Windows XP out

windowsDa oggi, 10 aprile 2014, sono scaduti i termini entro i quali gli utenti del sistema operativo Windows XP potevano aggiornarlo.
Coloro i quali hanno ancora XP installato, quindi, non potranno più aggiornarlo perché la casa madre Microsoft non rilascerà più alcun tipo di patch correttiva.

Per questi utenti è ora quindi di passare ai sistemi più attuali quali Windows 7 e 8 già in commercio da qualche tempo. La notizia della fine del rilascio degli aggiornamenti per XP era stata diffusa già da diversi mesi per permettere a tutti di aggiornare il sistema ed eventualmente passare ad uno diverso.

C’è chi però non molla XP e paga pur di avere ancora le patch di aggiornamento.
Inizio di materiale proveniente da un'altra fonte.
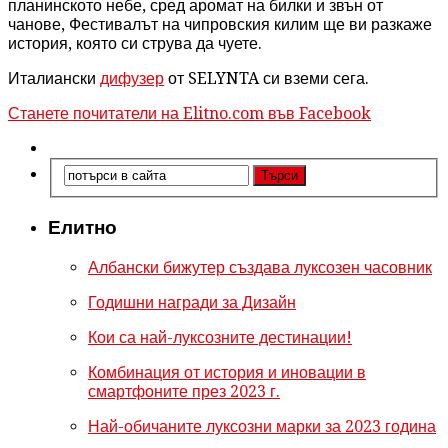
планинското небе, сред аромат на билки и звън от
чанове, Фестивалът на чипровския килим ще ви разкаже
история, която си струва да чуете.
Италиански
дифузер
от SELYNTA си вземи сега.
Станете почитатели на Elitno.com във Facebook
Елитно
Албански бижутер създава луксозен часовник
Годишни награди за Дизайн
Кои са най-луксозните дестинации!
Комбинация от история и иновации в
смартфоните през 2023 г.
Най-обичаните луксозни марки за 2023 година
E’ il caso del governo inglese che pagherà 7 milioni di Euro a Microsoft pur di tenersi stretto XP… già una somma non da poco contando che siamo in un periodo a dir poco critico e certamente certe spese risultano decisamente poco pensate e azzeccate.

Windows XP va in pensione dopo ben 13 anni di servizio ma come detto non per la Pubblica amministrazione britannica che avrebbe sborsato quasi 7 milioni di euro così come l’Olanda anch’essa non intenzionata a mollare il sistema by Microsoft.

Il governo londinese – si legge su un settimanale di computer – si sarebbe garantito altri 12 mesi di copertura sulla sicurezza per Windows XP pagando: l’accordo riguarda gli aggiornamenti sulla sicurezza di Windows XP, Office 2003 ed Exchange 2003, per tutti i computer dell’amministrazione centrale e locale, per le scuole e per il sistema sanitario nazionale. Nel corso dei 12 mesi si provvederà al passaggio graduale a Windows 7 e 8.
Se devo dire la mia: penso che i nuovi sistemi siano sicuramente migliori del tanto, forse troppo, osannato XP.